Java, UTF-8, and Mysql

Found a little problem with I18N in java and mysql the other day. We’re working to allow YouService to handle international characters. Our first test was to input Kanji characters into the client and then test whether we got Kanji characters back out when other clients sync’d.

In order to do this, the client sends a request to our http API on the server. The server then stores these changes as transactions in a database. Then when other clients, that have permission to the data sync with the server, they pull the transactions out and change their own local PIM records.

This seemed pretty straightforward, what we put in we wanted to get out. If someone enters Kanji characters we wanted to hand Kanji characters back out to everyone. The problem was that after entering Kanji, you got back gibberish. So, time to fire up the debugger and figure out where the problem occurred.

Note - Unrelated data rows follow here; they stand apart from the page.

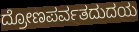
ದ್ರೋಣಪರ್ವತದುದಯ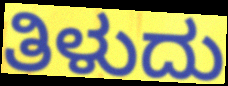
ತಿಳುದು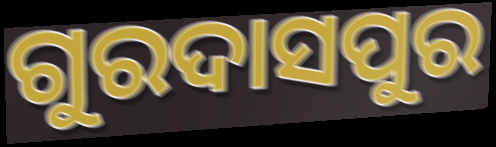
ଗୁରଦାସପୁର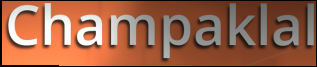
Champaklal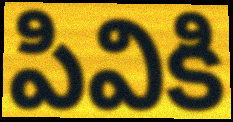
పివికి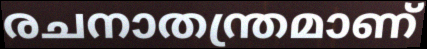
രചനാതന്ത്രമാണ്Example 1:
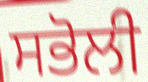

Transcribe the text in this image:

ਸਭੋਲੀ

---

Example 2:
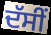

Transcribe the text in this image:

ਦੱਸੀਂ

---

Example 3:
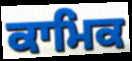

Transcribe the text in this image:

ਕਾਮਿਕ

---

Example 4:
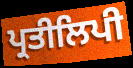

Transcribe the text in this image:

ਪ੍ਰਤੀਲਿਪੀ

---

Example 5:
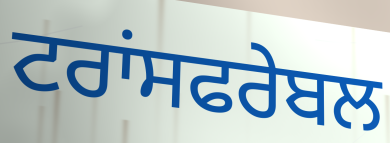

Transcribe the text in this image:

ਟਰਾਂਸਫਰੇਬਲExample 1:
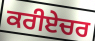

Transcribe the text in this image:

ਕਰੀਏਚਰ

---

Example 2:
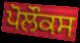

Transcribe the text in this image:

ਪੋਲੌਕਸ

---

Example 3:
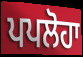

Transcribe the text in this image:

ਪਪਲੋਹਾ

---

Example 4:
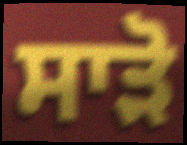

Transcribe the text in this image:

ਸਾੜੋ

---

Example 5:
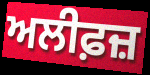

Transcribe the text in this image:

ਅਲੀਫ਼ਜ਼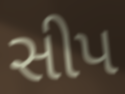
સીપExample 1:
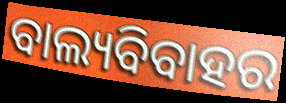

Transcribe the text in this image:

ବାଲ୍ୟବିବାହର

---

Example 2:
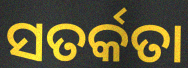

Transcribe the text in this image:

ସତର୍କତା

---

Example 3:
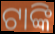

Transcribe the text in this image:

ଟାଙ୍କି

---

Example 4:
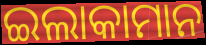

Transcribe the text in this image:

ଇଲାକାମାନ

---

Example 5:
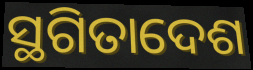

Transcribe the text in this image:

ସ୍ଥଗିତାଦେଶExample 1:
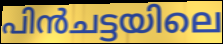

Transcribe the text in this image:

പിൻചട്ടയിലെ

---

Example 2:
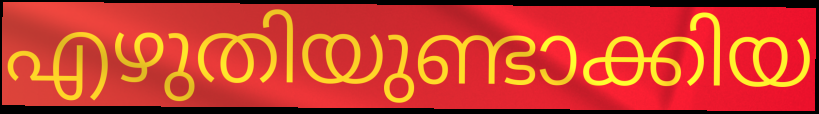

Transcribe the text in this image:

എഴുതിയുണ്ടാക്കിയ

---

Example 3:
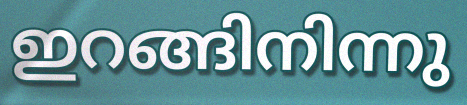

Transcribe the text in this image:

ഇറങ്ങിനിന്നു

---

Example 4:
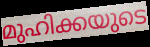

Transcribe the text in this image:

മുഹിക്കയുടെ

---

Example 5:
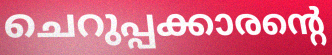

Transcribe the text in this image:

ചെറുപ്പക്കാരന്റെ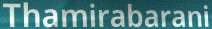
ThamirabaraniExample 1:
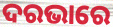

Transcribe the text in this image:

ଦରଭାରେ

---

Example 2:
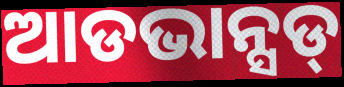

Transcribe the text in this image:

ଆଡଭାନ୍ସଡ୍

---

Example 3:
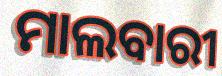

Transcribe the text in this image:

ମାଲବାରୀ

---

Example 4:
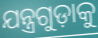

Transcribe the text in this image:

ଯନ୍ତ୍ରଗୁଡ଼ାକୁ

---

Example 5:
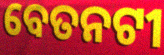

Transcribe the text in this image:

ବେତନଟୀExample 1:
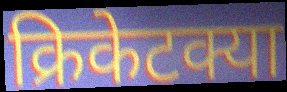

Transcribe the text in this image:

क्रिकेटक्या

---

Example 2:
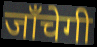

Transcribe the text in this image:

जाँचेगी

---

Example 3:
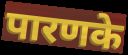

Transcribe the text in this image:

पारणके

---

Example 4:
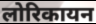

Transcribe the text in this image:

लोरिकायन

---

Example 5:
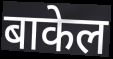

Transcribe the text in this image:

बाकेल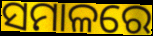
ସମାଳରେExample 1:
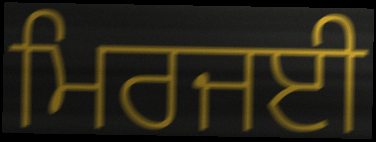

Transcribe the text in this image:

ਮਿਰਜਈ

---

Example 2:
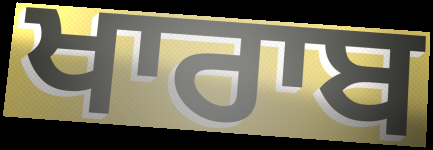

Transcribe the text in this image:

ਖਾਰਾਬ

  • We determined that the client was sending properly URL encoded UTF-8 data to the server.
  • The server was then able to unencode the data properly.
  • The server then entered the data into Mysql tables with character support for UTF-8. The data was properly visible with the db.
  • It turned out that the problem occured upon pulling the data back out of the database. By looking at the data in binary form we were getting back ~130% of the bytes that we put in. Something wasn’t handling the character sets properly.

    I went through and made sure that every setting in mysql was set for utf-8 because it appeared that even though the data we put in was utf-8, the character set of the table was utf8, and we were explicitly asking for utf-8 back, the jdbc driver was trying to handle it as latin and then convert it to utf-8. This double conversion is what was causing the extra bytes and conversion to gibberish. After two days of playing with the mysql parameters it appeared that it was a bug in the jdbc code as it wasn’t listening to the directive to use the utf-8 character set.

    I finally had to resort to a workaround. Since I knew that what I wanted out was exactly what I put in and this data wasn’t going to be searched or selected on, I dropped the String down to a byte[] and inserted it that way. On the way out I called new String(getBytes(1), "UTF-8"). This worked very well, as now when I insert Kanji characters in the client I get Kanji characters back out.